Leodis McKelvin is JP Losman’s “athleticism,” Doug Flutie’s futility, Drew Bledsoe’s immobility, Thurman Thomas’s lost helmet, Andre Reed’s temper tantrum, and Scott Norwood’s bad aim.
I’m sure it’s too late for the mailbag tomorrow, so I’m not even going to bother asking a question. All that I ask is for you to write funny things tomorrow, and the day after, and the day after that, and help me, yet again, to remember why the f**k I spent all summer waiting for this.

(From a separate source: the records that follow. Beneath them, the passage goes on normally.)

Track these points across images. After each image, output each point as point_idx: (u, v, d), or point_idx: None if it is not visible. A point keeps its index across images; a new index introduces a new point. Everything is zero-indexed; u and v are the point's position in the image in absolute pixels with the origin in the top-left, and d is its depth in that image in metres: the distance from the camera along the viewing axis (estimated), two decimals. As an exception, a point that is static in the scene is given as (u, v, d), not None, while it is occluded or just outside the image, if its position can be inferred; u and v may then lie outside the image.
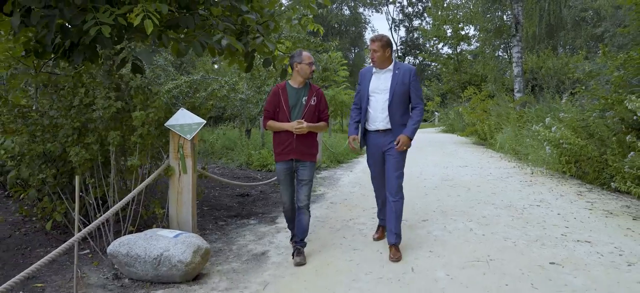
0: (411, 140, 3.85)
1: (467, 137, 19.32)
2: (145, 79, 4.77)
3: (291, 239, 4.17)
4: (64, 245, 3.13)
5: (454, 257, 3.80)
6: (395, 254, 3.81)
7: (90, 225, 3.27)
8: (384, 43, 3.87)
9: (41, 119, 4.00)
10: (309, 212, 3.90)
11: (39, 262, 2.96)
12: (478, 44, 26.10)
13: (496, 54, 24.41)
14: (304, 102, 3.80)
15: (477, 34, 25.25)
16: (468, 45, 32.06)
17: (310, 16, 6.11)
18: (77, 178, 3.17)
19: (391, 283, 3.25)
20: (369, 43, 3.99)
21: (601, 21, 22.54)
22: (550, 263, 3.62)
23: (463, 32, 30.35)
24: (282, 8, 5.82)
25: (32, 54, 5.30)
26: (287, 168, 3.84)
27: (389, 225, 3.90)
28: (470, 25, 26.85)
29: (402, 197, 3.90)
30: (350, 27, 54.08)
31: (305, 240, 3.96)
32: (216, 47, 4.77)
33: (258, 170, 9.42)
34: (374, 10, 58.68)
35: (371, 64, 4.07)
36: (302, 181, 3.82)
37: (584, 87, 8.85)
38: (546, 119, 8.01)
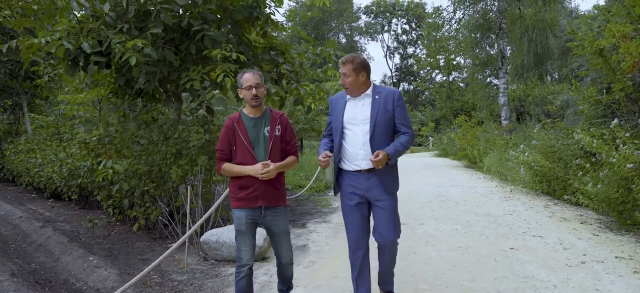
0: (390, 159, 3.10)
1: (458, 160, 20.93)
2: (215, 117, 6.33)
3: None
4: (182, 238, 4.58)
5: (443, 245, 5.35)
6: None
7: (197, 224, 4.79)
8: (357, 65, 3.19)
9: (146, 146, 5.55)
10: (293, 262, 3.43)
11: (167, 252, 4.30)
12: (467, 74, 27.79)
13: (487, 81, 26.10)
14: (266, 134, 3.16)
15: (469, 64, 27.04)
16: (459, 74, 34.06)
17: (330, 65, 7.76)
18: (188, 189, 4.71)
19: (401, 260, 4.73)
20: (339, 66, 3.28)
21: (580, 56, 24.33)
22: (510, 248, 5.17)
23: (455, 62, 32.38)
24: (309, 61, 7.42)
25: (114, 95, 6.95)
26: (252, 216, 3.16)
27: (382, 270, 3.47)
28: (461, 57, 28.66)
29: (396, 246, 3.37)
30: (339, 52, 56.29)
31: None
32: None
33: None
34: (369, 39, 61.10)
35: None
36: (280, 234, 3.24)
37: (550, 120, 10.46)
38: (520, 145, 9.62)
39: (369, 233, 3.38)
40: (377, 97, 3.25)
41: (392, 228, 3.24)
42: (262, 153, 3.14)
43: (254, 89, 3.13)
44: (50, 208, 8.32)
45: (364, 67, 3.23)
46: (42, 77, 11.30)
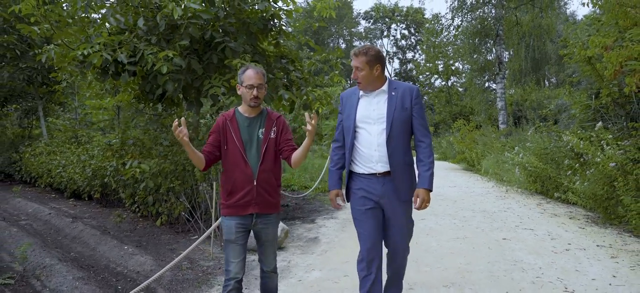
0: (431, 191, 2.93)
1: (457, 163, 21.50)
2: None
3: None
4: (207, 231, 5.10)
5: (442, 236, 5.90)
6: None
7: (221, 218, 5.31)
8: (371, 58, 2.91)
9: (170, 147, 6.09)
10: (277, 272, 3.18)
11: (195, 243, 4.72)
12: (466, 79, 28.32)
13: (485, 86, 26.67)
14: (261, 136, 2.96)
15: (467, 69, 27.62)
16: (458, 79, 34.68)
17: (337, 72, 8.33)
18: (213, 186, 5.25)
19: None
20: (351, 58, 3.00)
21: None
22: (503, 239, 5.72)
23: (453, 67, 33.00)
24: (316, 68, 7.97)
25: (136, 100, 7.48)
26: (243, 224, 2.95)
27: (391, 275, 3.21)
28: (460, 62, 29.23)
29: (407, 251, 3.17)
30: (345, 59, 57.00)
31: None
32: (274, 96, 6.91)
33: (283, 189, 11.48)
34: (369, 44, 61.86)
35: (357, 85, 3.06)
36: (268, 241, 3.03)
37: (543, 124, 11.02)
38: (515, 148, 10.17)
39: (382, 240, 3.10)
40: (393, 93, 2.97)
41: (404, 236, 3.06)
42: (254, 156, 2.92)
43: (255, 89, 2.91)
44: (72, 207, 8.84)
45: (379, 60, 2.95)
46: (60, 83, 11.88)
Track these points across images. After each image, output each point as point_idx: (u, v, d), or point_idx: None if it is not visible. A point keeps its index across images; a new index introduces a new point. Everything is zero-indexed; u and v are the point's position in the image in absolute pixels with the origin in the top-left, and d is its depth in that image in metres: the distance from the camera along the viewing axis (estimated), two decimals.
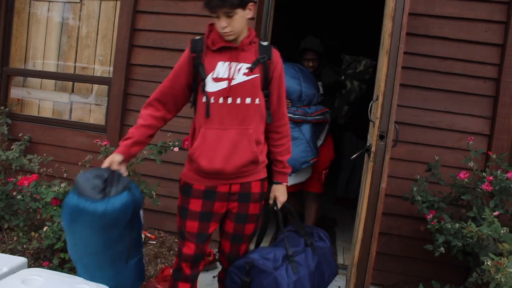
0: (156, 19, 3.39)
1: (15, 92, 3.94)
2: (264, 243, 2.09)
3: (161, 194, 2.84)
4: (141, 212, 1.79)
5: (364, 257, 2.24)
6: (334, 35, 6.05)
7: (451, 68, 2.93)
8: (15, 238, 2.73)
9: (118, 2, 3.56)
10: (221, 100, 1.77)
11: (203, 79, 1.79)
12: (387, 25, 2.24)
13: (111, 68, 3.58)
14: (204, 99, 1.79)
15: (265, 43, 1.88)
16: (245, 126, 1.79)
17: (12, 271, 1.68)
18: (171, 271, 1.98)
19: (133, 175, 2.80)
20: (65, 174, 2.96)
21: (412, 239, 2.94)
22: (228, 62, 1.78)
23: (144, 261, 2.02)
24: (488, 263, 2.06)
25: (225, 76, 1.77)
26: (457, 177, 2.56)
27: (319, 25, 5.98)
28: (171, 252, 3.07)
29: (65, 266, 2.41)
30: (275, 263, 1.84)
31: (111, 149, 2.62)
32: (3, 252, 2.69)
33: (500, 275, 1.96)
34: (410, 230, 2.94)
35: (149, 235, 3.21)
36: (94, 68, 3.73)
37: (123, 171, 1.76)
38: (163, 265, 2.89)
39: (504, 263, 1.99)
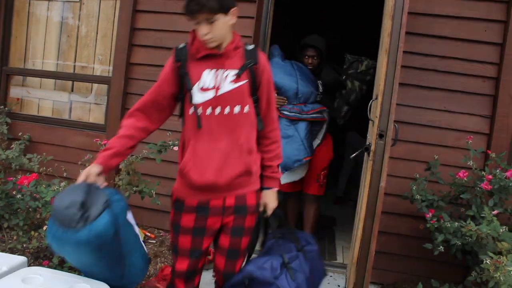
0: (155, 18, 3.39)
1: (15, 92, 3.94)
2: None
3: (160, 193, 2.84)
4: (129, 214, 1.72)
5: (363, 256, 2.24)
6: (334, 34, 6.05)
7: (451, 67, 2.93)
8: (15, 237, 2.73)
9: (118, 1, 3.56)
10: (209, 110, 1.70)
11: (190, 90, 1.72)
12: (387, 24, 2.24)
13: (111, 67, 3.58)
14: (192, 110, 1.72)
15: (250, 47, 1.80)
16: (236, 136, 1.72)
17: (12, 270, 1.67)
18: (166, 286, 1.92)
19: (132, 174, 2.80)
20: (64, 173, 2.96)
21: (411, 238, 2.94)
22: (214, 70, 1.71)
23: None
24: (487, 261, 2.06)
25: (212, 85, 1.70)
26: (457, 176, 2.56)
27: (319, 24, 5.97)
28: (171, 251, 3.07)
29: (65, 265, 2.41)
30: (273, 272, 1.77)
31: None
32: (3, 251, 2.70)
33: (499, 274, 1.97)
34: (409, 229, 2.94)
35: (148, 234, 3.21)
36: (93, 67, 3.73)
37: (101, 183, 1.67)
38: (162, 264, 2.90)
39: (503, 262, 2.00)
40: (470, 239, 2.30)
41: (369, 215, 2.22)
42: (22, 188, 2.57)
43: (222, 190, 1.74)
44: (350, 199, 4.74)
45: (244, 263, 1.89)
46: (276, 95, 3.05)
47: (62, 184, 2.55)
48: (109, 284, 1.68)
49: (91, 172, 1.65)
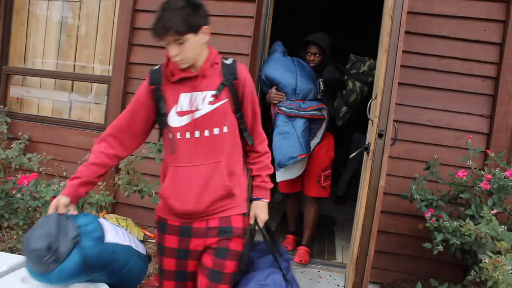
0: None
1: (15, 91, 3.94)
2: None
3: None
4: (110, 234, 1.66)
5: (362, 255, 2.25)
6: (335, 34, 6.05)
7: (450, 67, 2.93)
8: (14, 237, 2.74)
9: (118, 1, 3.56)
10: (187, 135, 1.63)
11: (166, 114, 1.64)
12: (386, 24, 2.25)
13: (111, 67, 3.58)
14: (170, 136, 1.65)
15: (229, 61, 1.69)
16: (216, 160, 1.63)
17: (11, 270, 1.68)
18: None
19: (132, 173, 2.81)
20: (64, 173, 2.96)
21: (410, 237, 2.94)
22: (191, 93, 1.63)
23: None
24: (486, 261, 2.07)
25: (189, 108, 1.62)
26: (456, 176, 2.57)
27: (320, 25, 5.97)
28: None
29: None
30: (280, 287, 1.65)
31: None
32: (2, 250, 2.70)
33: (497, 273, 1.97)
34: (408, 229, 2.94)
35: (148, 233, 3.21)
36: (93, 67, 3.73)
37: (71, 212, 1.63)
38: None
39: (501, 261, 2.00)
40: (469, 238, 2.31)
41: (368, 214, 2.22)
42: (22, 188, 2.57)
43: (204, 215, 1.65)
44: (350, 199, 4.74)
45: None
46: (275, 90, 3.06)
47: (62, 183, 2.55)
48: (109, 285, 1.69)
49: (60, 203, 1.62)
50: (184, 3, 1.53)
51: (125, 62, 3.44)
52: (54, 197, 2.46)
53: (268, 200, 1.80)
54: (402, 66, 2.58)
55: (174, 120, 1.64)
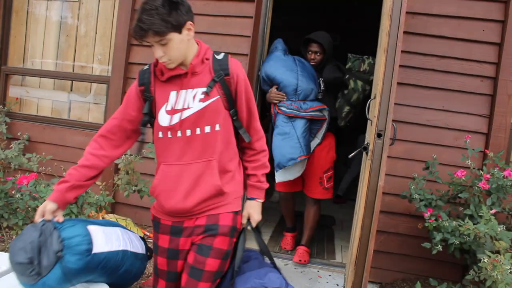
0: None
1: (14, 91, 3.94)
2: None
3: None
4: (99, 243, 1.65)
5: (362, 255, 2.25)
6: (334, 35, 6.04)
7: (449, 67, 2.94)
8: (14, 237, 2.74)
9: (117, 1, 3.56)
10: (179, 133, 1.59)
11: (155, 113, 1.62)
12: (385, 24, 2.25)
13: (110, 67, 3.58)
14: (160, 134, 1.63)
15: (220, 56, 1.64)
16: (207, 158, 1.59)
17: (11, 270, 1.68)
18: None
19: (131, 173, 2.81)
20: (64, 173, 2.95)
21: (409, 237, 2.95)
22: (181, 92, 1.59)
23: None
24: (485, 260, 2.08)
25: (179, 107, 1.59)
26: (455, 175, 2.57)
27: (320, 25, 5.97)
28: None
29: None
30: (281, 283, 1.65)
31: None
32: (2, 250, 2.70)
33: (496, 272, 1.98)
34: (407, 228, 2.95)
35: (148, 233, 3.21)
36: (92, 67, 3.74)
37: (58, 218, 1.61)
38: None
39: (500, 261, 2.01)
40: (468, 238, 2.31)
41: (367, 214, 2.22)
42: (21, 188, 2.58)
43: (193, 213, 1.63)
44: (350, 199, 4.74)
45: None
46: (275, 90, 3.03)
47: None
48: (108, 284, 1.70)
49: (46, 209, 1.59)
50: (162, 2, 1.47)
51: (124, 62, 3.44)
52: None
53: (262, 200, 1.76)
54: (401, 66, 2.59)
55: (164, 118, 1.60)
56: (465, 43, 2.92)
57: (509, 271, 1.98)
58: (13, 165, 3.24)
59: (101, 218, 2.86)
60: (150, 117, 1.64)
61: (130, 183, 2.81)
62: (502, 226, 2.26)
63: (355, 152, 2.54)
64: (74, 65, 3.79)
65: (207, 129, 1.59)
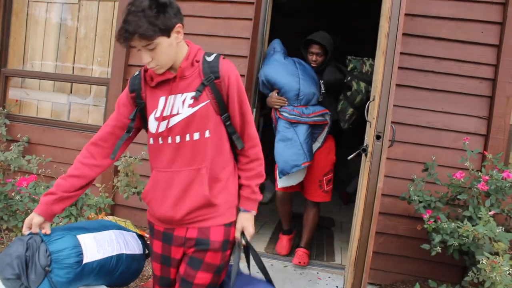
0: None
1: (14, 93, 3.95)
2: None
3: None
4: (90, 253, 1.64)
5: (361, 256, 2.25)
6: (334, 36, 6.05)
7: (448, 69, 2.95)
8: (13, 239, 2.74)
9: (117, 3, 3.57)
10: (169, 140, 1.54)
11: (146, 120, 1.59)
12: (384, 26, 2.26)
13: (109, 69, 3.59)
14: (151, 141, 1.59)
15: (210, 58, 1.55)
16: (197, 166, 1.52)
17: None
18: None
19: (131, 175, 2.81)
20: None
21: (409, 238, 2.95)
22: (170, 97, 1.53)
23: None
24: (484, 262, 2.08)
25: (168, 113, 1.52)
26: (454, 177, 2.58)
27: (320, 26, 5.99)
28: None
29: None
30: None
31: None
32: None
33: (495, 274, 1.98)
34: (407, 230, 2.95)
35: (147, 235, 3.21)
36: (92, 69, 3.74)
37: (45, 231, 1.58)
38: None
39: (499, 262, 2.01)
40: (467, 239, 2.31)
41: (366, 216, 2.23)
42: (21, 190, 2.58)
43: (183, 222, 1.58)
44: (352, 201, 4.75)
45: None
46: (276, 94, 3.00)
47: None
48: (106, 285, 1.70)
49: (33, 223, 1.57)
50: (149, 3, 1.39)
51: (124, 64, 3.44)
52: None
53: (256, 212, 1.69)
54: (400, 67, 2.60)
55: (153, 125, 1.56)
56: (464, 45, 2.93)
57: (507, 272, 1.98)
58: (12, 167, 3.24)
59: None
60: (144, 123, 1.61)
61: (130, 185, 2.81)
62: (500, 227, 2.26)
63: (354, 153, 2.54)
64: (73, 67, 3.79)
65: (196, 135, 1.52)
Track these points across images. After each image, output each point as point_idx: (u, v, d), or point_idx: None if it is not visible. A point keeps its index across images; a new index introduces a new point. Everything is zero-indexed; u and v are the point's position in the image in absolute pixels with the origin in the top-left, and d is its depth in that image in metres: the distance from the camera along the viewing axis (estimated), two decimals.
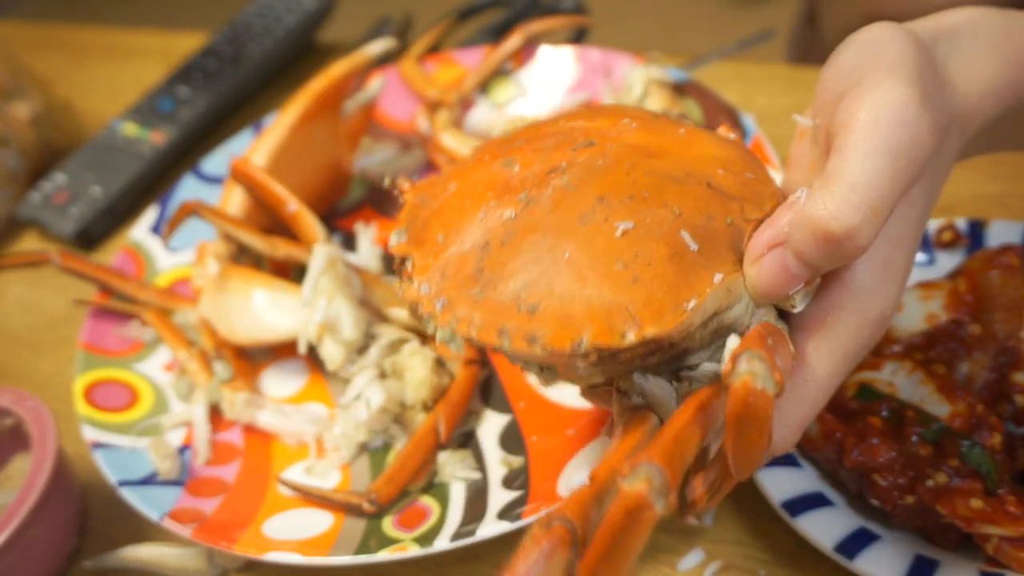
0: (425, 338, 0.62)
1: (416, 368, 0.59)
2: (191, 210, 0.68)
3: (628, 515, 0.30)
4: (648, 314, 0.35)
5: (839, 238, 0.35)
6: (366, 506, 0.54)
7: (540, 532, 0.31)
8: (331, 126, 0.75)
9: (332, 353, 0.60)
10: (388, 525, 0.54)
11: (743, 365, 0.32)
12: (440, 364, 0.61)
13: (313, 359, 0.66)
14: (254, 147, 0.72)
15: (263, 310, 0.64)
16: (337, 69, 0.75)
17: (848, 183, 0.35)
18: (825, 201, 0.35)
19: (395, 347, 0.61)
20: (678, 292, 0.35)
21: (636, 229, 0.36)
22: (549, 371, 0.40)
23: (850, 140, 0.36)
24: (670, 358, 0.38)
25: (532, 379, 0.38)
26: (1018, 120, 0.43)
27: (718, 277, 0.36)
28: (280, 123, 0.72)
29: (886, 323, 0.39)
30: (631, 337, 0.35)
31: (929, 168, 0.38)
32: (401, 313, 0.62)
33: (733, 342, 0.36)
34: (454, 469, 0.56)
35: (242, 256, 0.69)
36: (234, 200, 0.70)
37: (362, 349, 0.62)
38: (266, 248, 0.66)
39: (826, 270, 0.37)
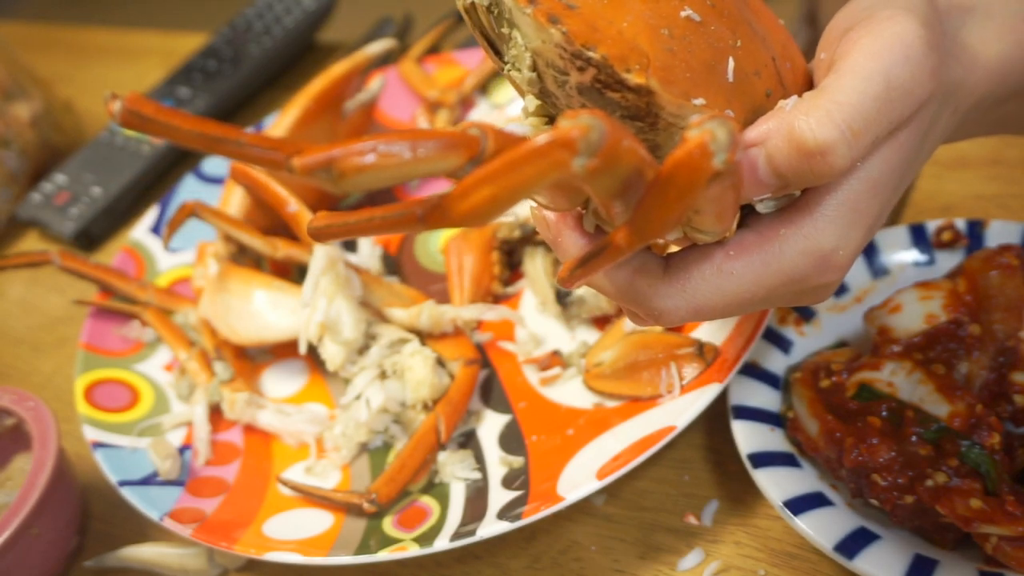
0: (425, 338, 0.62)
1: (416, 368, 0.59)
2: (191, 211, 0.68)
3: (547, 146, 0.28)
4: (661, 74, 0.35)
5: (811, 152, 0.34)
6: (366, 506, 0.54)
7: (456, 130, 0.30)
8: (331, 127, 0.75)
9: (332, 353, 0.61)
10: (388, 525, 0.54)
11: (708, 124, 0.29)
12: (440, 364, 0.61)
13: (313, 359, 0.66)
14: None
15: (263, 310, 0.64)
16: (337, 69, 0.75)
17: (835, 100, 0.35)
18: (807, 112, 0.35)
19: (395, 347, 0.61)
20: (695, 85, 0.35)
21: (698, 24, 0.36)
22: (536, 78, 0.38)
23: (848, 62, 0.36)
24: (641, 143, 0.37)
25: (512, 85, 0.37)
26: (1022, 104, 0.43)
27: (730, 113, 0.36)
28: (280, 124, 0.72)
29: (835, 269, 0.37)
30: (635, 76, 0.34)
31: (920, 120, 0.38)
32: (401, 313, 0.62)
33: None
34: (454, 469, 0.56)
35: (242, 256, 0.69)
36: (234, 200, 0.70)
37: (362, 349, 0.62)
38: (266, 249, 0.67)
39: (795, 185, 0.36)
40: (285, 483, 0.58)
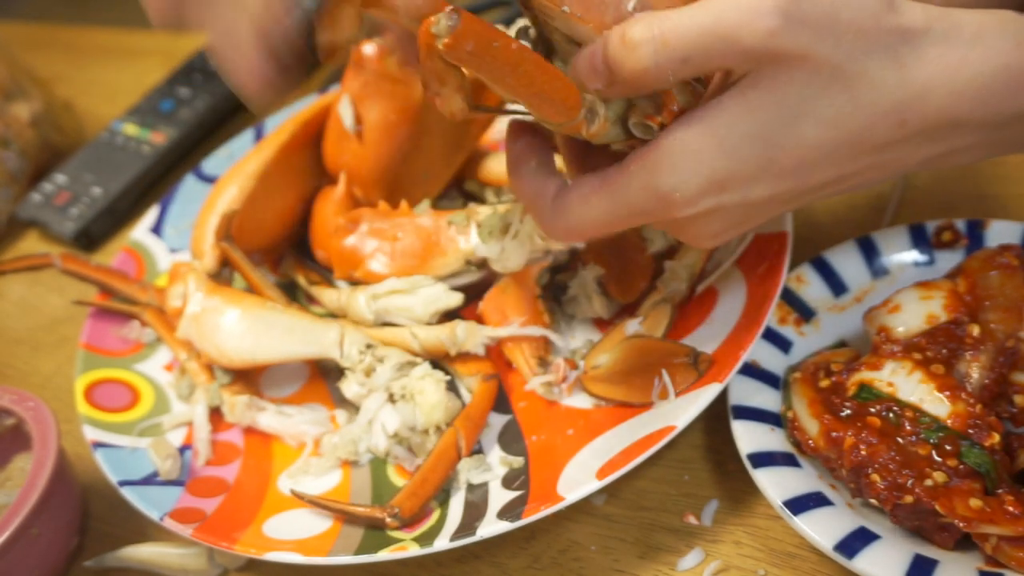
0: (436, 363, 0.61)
1: (428, 391, 0.58)
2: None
3: None
4: None
5: (620, 44, 0.39)
6: (389, 520, 0.53)
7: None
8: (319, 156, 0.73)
9: (356, 392, 0.60)
10: None
11: (442, 15, 0.38)
12: (452, 387, 0.60)
13: (314, 361, 0.66)
14: (234, 170, 0.70)
15: (254, 333, 0.62)
16: (330, 99, 0.72)
17: (665, 14, 0.39)
18: (640, 16, 0.40)
19: (404, 369, 0.60)
20: None
21: None
22: None
23: None
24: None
25: None
26: (1016, 130, 0.42)
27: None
28: (263, 148, 0.71)
29: (676, 206, 0.42)
30: None
31: (777, 87, 0.39)
32: (429, 331, 0.60)
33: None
34: (470, 475, 0.56)
35: (221, 274, 0.67)
36: (224, 199, 0.68)
37: (369, 371, 0.60)
38: (280, 300, 0.65)
39: (620, 82, 0.40)
40: (302, 497, 0.56)
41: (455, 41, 0.38)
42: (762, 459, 0.49)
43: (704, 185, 0.41)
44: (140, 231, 0.78)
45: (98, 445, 0.61)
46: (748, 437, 0.50)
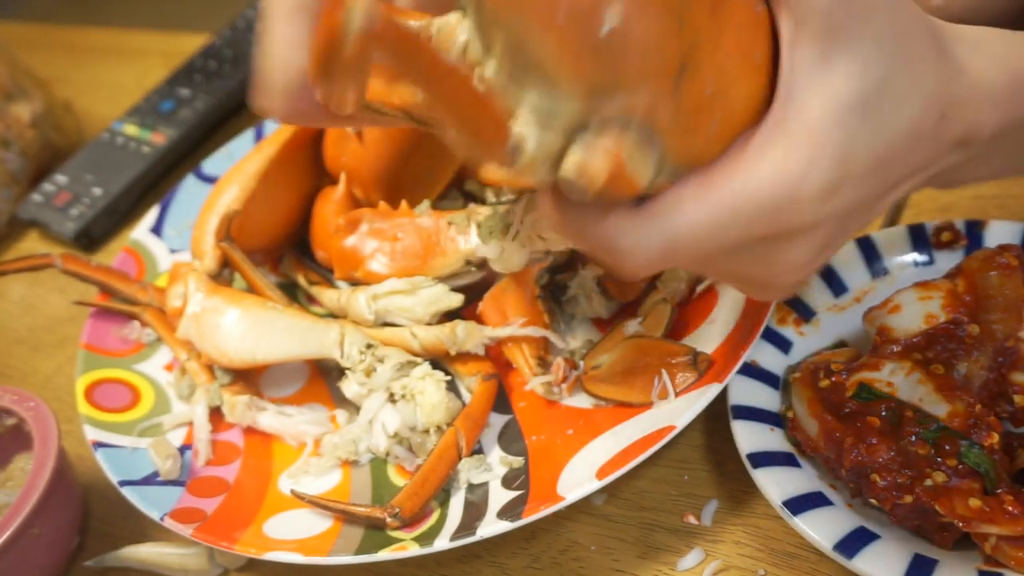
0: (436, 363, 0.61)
1: (429, 392, 0.58)
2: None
3: None
4: None
5: None
6: (390, 520, 0.53)
7: None
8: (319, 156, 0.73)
9: (356, 392, 0.60)
10: None
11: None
12: (452, 387, 0.60)
13: (314, 361, 0.66)
14: (235, 170, 0.70)
15: (254, 333, 0.62)
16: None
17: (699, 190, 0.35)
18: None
19: (404, 369, 0.59)
20: None
21: None
22: None
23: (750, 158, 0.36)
24: None
25: None
26: (1014, 141, 0.42)
27: None
28: (263, 148, 0.71)
29: (801, 205, 0.35)
30: None
31: (874, 66, 0.36)
32: (430, 331, 0.60)
33: None
34: (470, 475, 0.56)
35: (223, 271, 0.67)
36: (226, 198, 0.69)
37: (369, 371, 0.60)
38: (281, 301, 0.65)
39: None
40: (302, 497, 0.56)
41: (364, 42, 0.31)
42: (762, 459, 0.49)
43: (835, 170, 0.35)
44: (140, 231, 0.78)
45: (99, 445, 0.61)
46: (748, 437, 0.50)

SERIOUSLY, OF ALL THE F**KING THINGS, SPECIAL TEAMS? THE BASTARD RED-HEADED STEPCHILD OF OFFENSE AND DEFENSE, THE ONE F**KING THING WE’RE USUALLY NOT F**KING TERRIBLE AT, THAT GIVES ANNOUNCERS SOMETHING TO TALK ABOUT DURING THOSE AWKWARD MOMENTS WHEN THEY REALIZE THEY HAVEN’T SAID ANYTHING NICE ABOUT THE BILLS FOR AN HOUR? WE HAD TO F**K THAT UP TOO? LEODIS MCKELVIN YOU EAT A BIG BAG OF DICKS. YOU EAT A BIG THROBBING F**KING BAG OF DICKS AND YOU CHOKE AND YOU DIE. F**K.
There you have it. Thanks again deadspin, and go Patriots!!!